Exercise requirements —
• 1. From the text on artificial metalloenzymes, list each difficulty it gives for designing new metalloenzymes.
• 2. In the text on artificial metalloenzymes, which ions were the LmrR variants capable of binding?
• 3. Pick up the text on artificial metalloenzymes after its final sentence and continue it.

Extracted text —
Chem.Sci.http://dx.doi.org/10.1039/c4sc01525h(2014)

Artificial metalloenzymes offer the opportunity to marry the versatility of transition metal catalysts with the very high activity and selectivity provided by enzymatic scaffolds. However, designing new metalloenzymes is complicated because transition metals typically require multiple donor atoms to form a stable complex. A single natural amino acid cannot normally provide more than one donor atom and designing new proteins that fold to form a three-dimensional metal binding site is not currently possible. Incorporating unnatural amino acids that contain side-chains capable of binding transition metals into a protein's amino acid sequence offers one solution to this problem.

Credit: © 2014 ROYAL SOCIETY OF CHEMISTRY

To achieve this aim, a team led by Gerard Roelfes at the University of Groningen used the 'amber stop codon suppression' method to site-specifically insert an unnatural amino acid into a protein called 'Lactoccocal multidrug resistance Regulator' (LmrR). In this approach the amber stop codon and an orthogonal tRNA/aminoacyl-tRNA synthase pair are used to incorporate an unnatural amino acid at the position within the protein designated by the amber stop codon. The team used an unnatural amino acid with a 2,2′-bipyridine moiety on its side-chain to create variants of LmrR that were capable of binding Cu2+ ions and were observed to form dimers.

Raw data —
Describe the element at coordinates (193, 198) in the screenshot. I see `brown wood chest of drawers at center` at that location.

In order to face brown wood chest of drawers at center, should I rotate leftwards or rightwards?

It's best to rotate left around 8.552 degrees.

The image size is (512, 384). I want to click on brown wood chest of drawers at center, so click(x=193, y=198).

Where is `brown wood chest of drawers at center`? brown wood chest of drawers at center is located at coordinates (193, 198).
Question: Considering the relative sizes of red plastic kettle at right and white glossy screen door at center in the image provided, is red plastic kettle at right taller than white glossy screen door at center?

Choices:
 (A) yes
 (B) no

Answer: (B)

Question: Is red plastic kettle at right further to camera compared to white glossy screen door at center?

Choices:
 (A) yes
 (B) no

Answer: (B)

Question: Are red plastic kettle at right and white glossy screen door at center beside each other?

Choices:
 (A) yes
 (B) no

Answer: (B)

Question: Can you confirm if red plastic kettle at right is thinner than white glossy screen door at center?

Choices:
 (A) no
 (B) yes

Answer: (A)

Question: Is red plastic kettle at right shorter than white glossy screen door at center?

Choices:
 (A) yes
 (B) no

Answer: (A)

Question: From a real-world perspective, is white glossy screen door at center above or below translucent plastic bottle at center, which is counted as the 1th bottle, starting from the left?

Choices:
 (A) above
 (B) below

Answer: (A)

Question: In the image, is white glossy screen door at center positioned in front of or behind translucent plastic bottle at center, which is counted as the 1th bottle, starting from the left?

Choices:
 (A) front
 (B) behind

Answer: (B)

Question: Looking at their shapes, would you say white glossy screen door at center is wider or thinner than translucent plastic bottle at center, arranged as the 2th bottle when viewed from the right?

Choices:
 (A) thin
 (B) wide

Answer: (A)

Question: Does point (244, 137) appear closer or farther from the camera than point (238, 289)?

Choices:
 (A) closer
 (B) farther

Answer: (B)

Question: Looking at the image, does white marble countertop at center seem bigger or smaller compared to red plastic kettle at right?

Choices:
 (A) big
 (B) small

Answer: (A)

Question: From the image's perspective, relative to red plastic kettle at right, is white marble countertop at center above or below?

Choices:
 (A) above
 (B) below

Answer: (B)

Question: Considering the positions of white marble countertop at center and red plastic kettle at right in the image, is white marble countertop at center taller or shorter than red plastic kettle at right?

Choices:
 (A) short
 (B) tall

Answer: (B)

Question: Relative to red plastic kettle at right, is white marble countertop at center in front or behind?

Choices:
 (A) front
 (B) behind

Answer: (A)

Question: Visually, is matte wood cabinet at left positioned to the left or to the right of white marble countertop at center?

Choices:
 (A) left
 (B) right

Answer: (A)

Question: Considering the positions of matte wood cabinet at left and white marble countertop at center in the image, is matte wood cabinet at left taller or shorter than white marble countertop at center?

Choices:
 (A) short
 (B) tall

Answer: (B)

Your written answers —
• 1.
- Transition metals typically require multiple donor atoms to form a stable complex.
- A single natural amino acid cannot normally provide more than one donor atom.
- Designing new proteins that fold to form a three-dimensional metal binding site is not currently possible.

• 2. Cu2+ ions.

• 3.
Next, the team investigated whether these artificial metalloproteins were capable of catalysing a Friedel–Crafts alkylation. Variants of LmrR containing bound copper were shown to not only catalyse the reaction but also provide a modest enantiomeric excess. Comparative experiments using a simple copper complex as the catalyst showed no enantiomeric selectivity. To optimize the catalytic properties of the metalloenzyme, the team carried out a mutagenesis study in which amino acid residues surrounding the active site were swapped for alternative amino acids. Successive rounds of mutagenesis produced variants that improved both the yield and the enatioselectivity of the reaction.